The tragic era has passed. Brothers Curt and Dave Utter, best friends and sometimes roommates, were taken much too young. In their early twenties and within a year of each other, cancer and an aneurysm took two bright lives from family and friends who still grieve for futures lost. The intervening decades saw no more contemporaries pass on, so the funerals were grandparents and senior colleagues, and then aunts, uncles and parents. They are never easy. They are not supposed to be. I hate them.
But you must go, so you do.
Rand Wonio was laid to rest today. A good man and friend these past few years, I thought I’d be prepared for the funeral. I authored a little something on Monday (here) and thought that would serve. But when his son stepped up to share a few words, three things happened in quick succession.
First, it came to me that this is the first funeral of a contemporary I’ve been to since Curt’s, decades ago. Rand was a decade or so older than me, but we were close enough in age that it didn’t really register. Just after that realization, the compression of time hit me like fate with a mallet. Just a little less than three years ago, I was the son eulogizing my father. Now, I’m watching a son do the same to someone who was not older in any tangible way than me. Every day is a blessing. They do run out, so treat them as such.
Then, his son told a story of how he asked Rand about what he was most proud of as the cancer was doing the evil cancer does. Rand’s answer put it all in perspective. He had much to be proud of. A laudable career. A beautiful family. Many friends. But he told his son he tries not to be proud, he tries to be grateful.

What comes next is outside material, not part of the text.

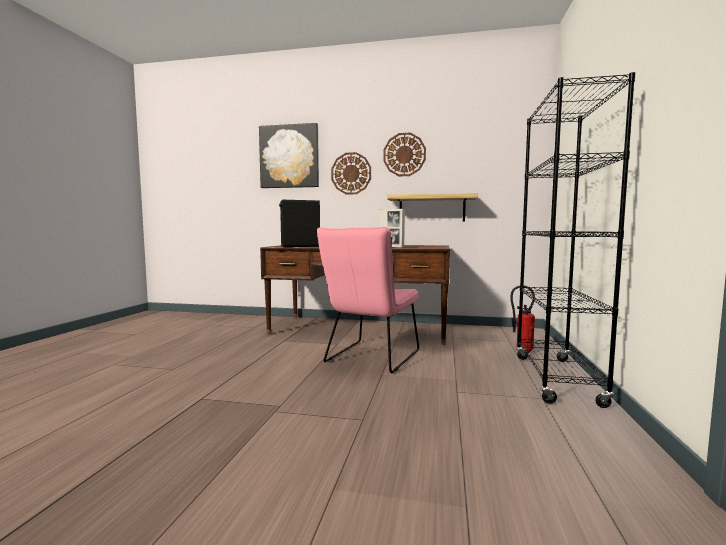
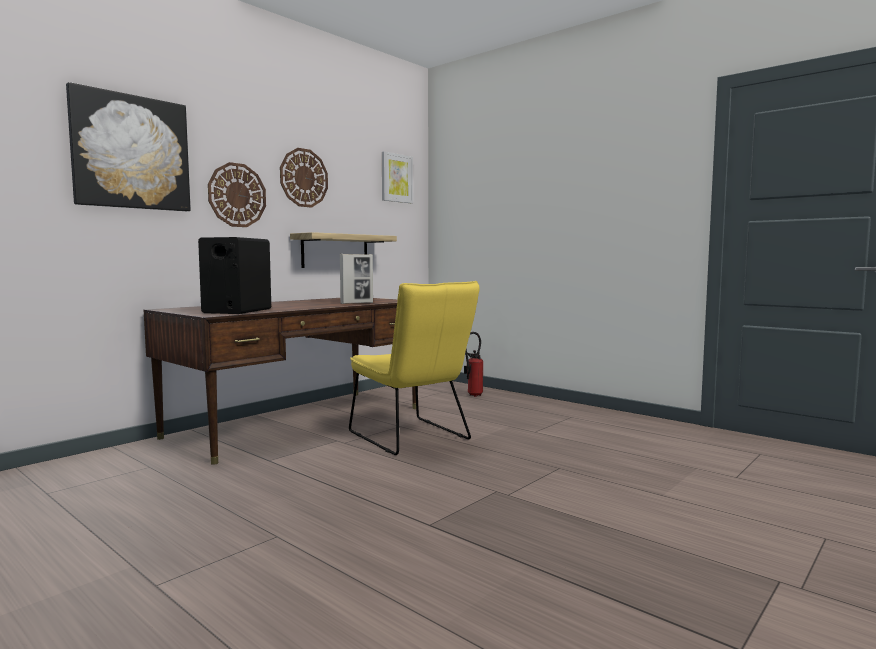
camera: 60 degrees left, 0 degrees up
pink chair [317,227,419,373] -> yellow chair [349,281,480,455]
black bookcase [516,72,635,408] -> none
none -> picture [382,151,413,203]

Try to not be proud. Try to be grateful. The tragic era has passed, but the learning era continues. Thank you, Rand.
The funeral procession headed east on 29th Street. They would go to the burial site, and return to St. Paul’s for lunch afterward. It was a long procession, as it should be, and I was already heading back west as the procession passed by. The sacred place I wrote of on Monday beckoned, so I had lunch there, alone.
I sat on the bleachers looking over Rand Wonio Field and ate, alone in quiet contemplation. But I wasn't alone. Someone had tied streamers to the fence and left a note thanking Rand.
Be not proud. Be grateful. Use each day well.